Chefs

Decca's Annie Petry Shares Her Lifetime Love of Fire

Chandra Ram

Cooking over open flames may seem like a new trend, but it’s been going on since humans discovered fire. Annie Pettry spoke with us about the primal enjoyment she finds while cooking over fire at Decca, her restaurant in Louisville, Ky.

On learning to cook over fire 

I’ve been cooking over a fire since I was a kid. Both of my parents had wood-fired stoves for heat, so as a kid, I was the one building the fire, tending the woodstove. My family was really outdoorsy; we camped and hiked a lot, so on vacations, we cooked over fire. It was mostly s’mores and hot dogs, but one of my first memories was the smoker we built by the trout pond at my mom’s place. We built a teepee smoker with sticks, covered it in bark, and built a fire pit underneath, adding bark when the coals died down. We filleted the trout we caught and put them on racks or hung them in the smoker. I’ve always loved playing with fire, so I knew I wanted to build that into the restaurant when we opened Decca.

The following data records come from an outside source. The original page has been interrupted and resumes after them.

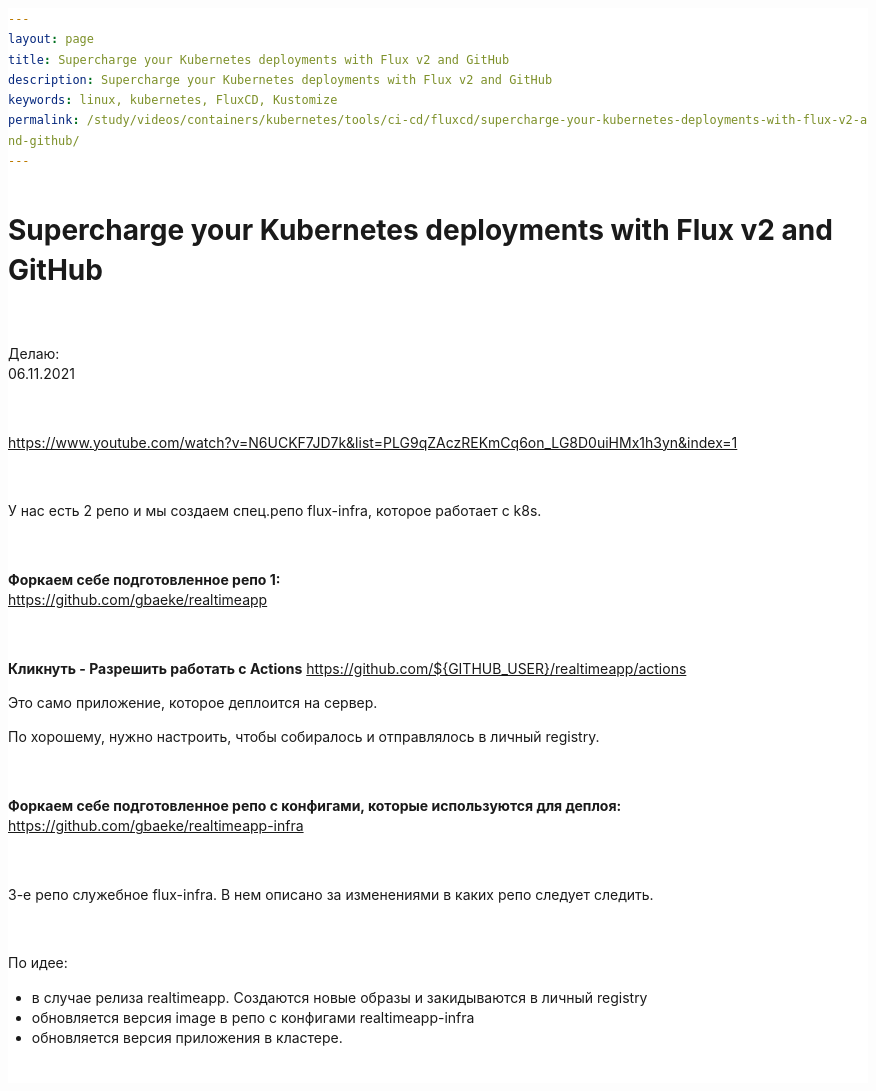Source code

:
 ```yaml
---
layout: page
title: Supercharge your Kubernetes deployments with Flux v2 and GitHub
description: Supercharge your Kubernetes deployments with Flux v2 and GitHub
keywords: linux, kubernetes, FluxCD, Kustomize
permalink: /study/videos/containers/kubernetes/tools/ci-cd/fluxcd/supercharge-your-kubernetes-deployments-with-flux-v2-and-github/
---
```


# Supercharge your Kubernetes deployments with Flux v2 and GitHub

<br/>

Делаю:  
06.11.2021

<br/>

https://www.youtube.com/watch?v=N6UCKF7JD7k&list=PLG9qZAczREKmCq6on_LG8D0uiHMx1h3yn&index=1

<br/>

У нас есть 2 репо и мы создаем спец.репо flux-infra, которое работает с k8s.

<br/>

**Форкаем себе подготовленное репо 1:**  
https://github.com/gbaeke/realtimeapp

<br/>

**Кликнуть - Разрешить работать с Actions**
https://github.com/${GITHUB_USER}/realtimeapp/actions

Это само приложение, которое деплоится на сервер.

По хорошему, нужно настроить, чтобы собиралось и отправлялось в личный registry.

<br/>

**Форкаем себе подготовленное репо с конфигами, которые используются для деплоя:**  
https://github.com/gbaeke/realtimeapp-infra

<br/>

3-е репо служебное flux-infra. В нем описано за изменениями в каких репо следует следить.

<br/>

По идее:

-   в случае релиза realtimeapp. Создаются новые образы и закидываются в личный registry
-   обновляется версия image в репо с конфигами realtimeapp-infra
-   обновляется версия приложения в кластере.

<br/>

How she decides what wood to use

We use wood from naturally fallen trees we get from a supplier; we call him Dave the Mountain Man, because he hikes from Louisville to Virginia every winter. But he’s also an arborist; we met him when he did the trees on our patio at the restaurant. He takes down felled trees, hand-splits them, and seasons the wood for three months in open air. So our wood supply is seasonal; we get a lot of pecan wood in July, because pecan trees tend to fall during the spring storms.

We always have a couple of types of wood in our mix: an easy-to-light wood, one that burns long and hot with high BTUs, and a fruitwood. Dave mixes it for us, in the woodpile behind the restaurant, or if it’s humid, we might bring some wood in from outside to keep it dry. He talks to us about what wood is coming in next, so we can change the menu depending on the wood coming in. We think about the season for both the ingredients we’re cooking and for the wood we’re cooking with. 

The importance of live-fire cooking to her as a chef

It’s a primal connection to the first cooking. There’s just something about it; it’s part of our DNA. That flavor you get from the wood and food is just so delicious. It’s a constant process of tending the fire, but it’s pure enjoyment.